Scooby-Doo-meets-Zodiac-killer, stoner action-comedy and a Russian prison movie—all rolled into one. That is how a cast member described the just-released season four of the hit show Stranger Things. That may just be the understatement of the year. Duffer Brothers, the creators, seem to have decided that the show—just like its central characters who were only kids when it started and are now pushing adulthood—needs to grow up. This means packing into a triptych story arc more thrills, horror, gore, and CGI than ever before.
But is that a good or a bad thing?
The first three seasons followed a bunch of children in 1980s America and their scary exploits with creatures from a netherworld existing parallel to their hometown—‘Upside Down’. The premise of the story may have been rooted in horror and sci-fi, but to say that the genre was the sole reason for its success would be akin to saying one loves Sunny Leone for her acting chops. One of the prime reasons Stranger Things appealed to a global audience was its unabashed homage to life in the 1980s. Peppered with pop culture references—from ET to The Goonies to Miami Vice—the show lured nostalgia fans who otherwise would not have been caught dead watching anything in the horror genre.

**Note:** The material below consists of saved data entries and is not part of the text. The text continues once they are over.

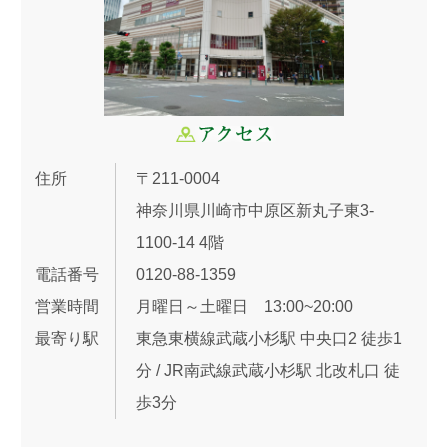
住所
〒211-0004
神奈川県川崎市中原区新丸子東3-
1100-14 4階
電話番号
0120-88-1359
営業時間
月曜日～土曜日 13:00~20:00
最寄り駅
東急東横線武蔵小杉駅 中央口2 徒歩1
分 / JR南武線武蔵小杉駅 北改札口 徒
歩3分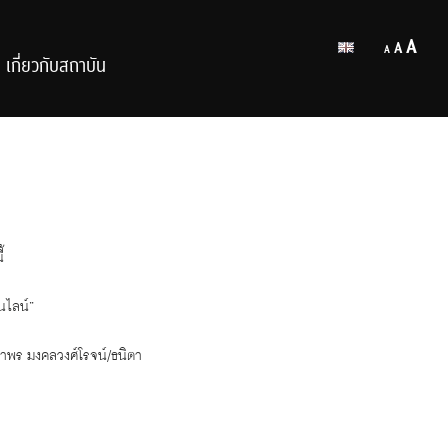
Decrease
Reset
Inc
A
A
A
font
เกี่ยวกับสถาบัน
font
size.
fon
size.
size
้
นไลน์”
ชาพร มงคลวงศ์โรจน์/ธนิตา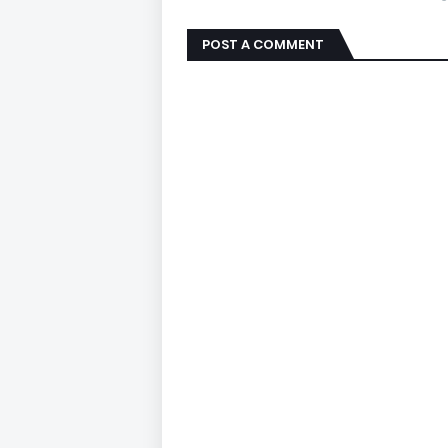
POST A COMMENT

The 1980s are alive and kicking in season 4 as well—from roller skates and Dungeons & Dragons to Freddy Krueger and Madonna—but the gore, suspense and big budget dramatics now firmly take centre-stage. Luckily, it works, for the most part. Despite longer episodes, newer characters and laborious minutes spent in building back-stories and character sketches, the writers’ ingenuity in combining drama with disciplined scripting is stellar enough that not a moment feels drawn out or unnecessary. Even those slices of teenage angst and high school pangs seem to fit right in with squelchy monsters who hunt and haunt teen minds.
The pace does not slacken once the deaths start piling up a few minutes into the show, and the new scary monster, Vecna, makes his presence felt. Thankfully, a tight and crisp storyboard manages to keep the switching between multiple story arcs, locations and time periods pretty seamless.
Netflix has a lot riding on the show. When Stranger Things burst out of nowhere in 2016 to become a global sensation, it helped propel the OTT platform to galactic success. Till the likes of Squid Game, Money Heist and Bridgerton, this Emmy-winner was its most watched show globally.
Now, with the streaming platform’s viewership on the decline, it is time it gave back. A regular release of new seasons of hit shows may bring back the binge-watchers, Netflix hopes. It may also be the reason why Stranger Things 4 has been split into two, with 7 episodes releasing now and the remaining two to be unveiled on July 1. A fifth and final season has also been green-flagged by Netflix, slated for 2023. The mind-boggling $30 million per episode budget then, is par for the course.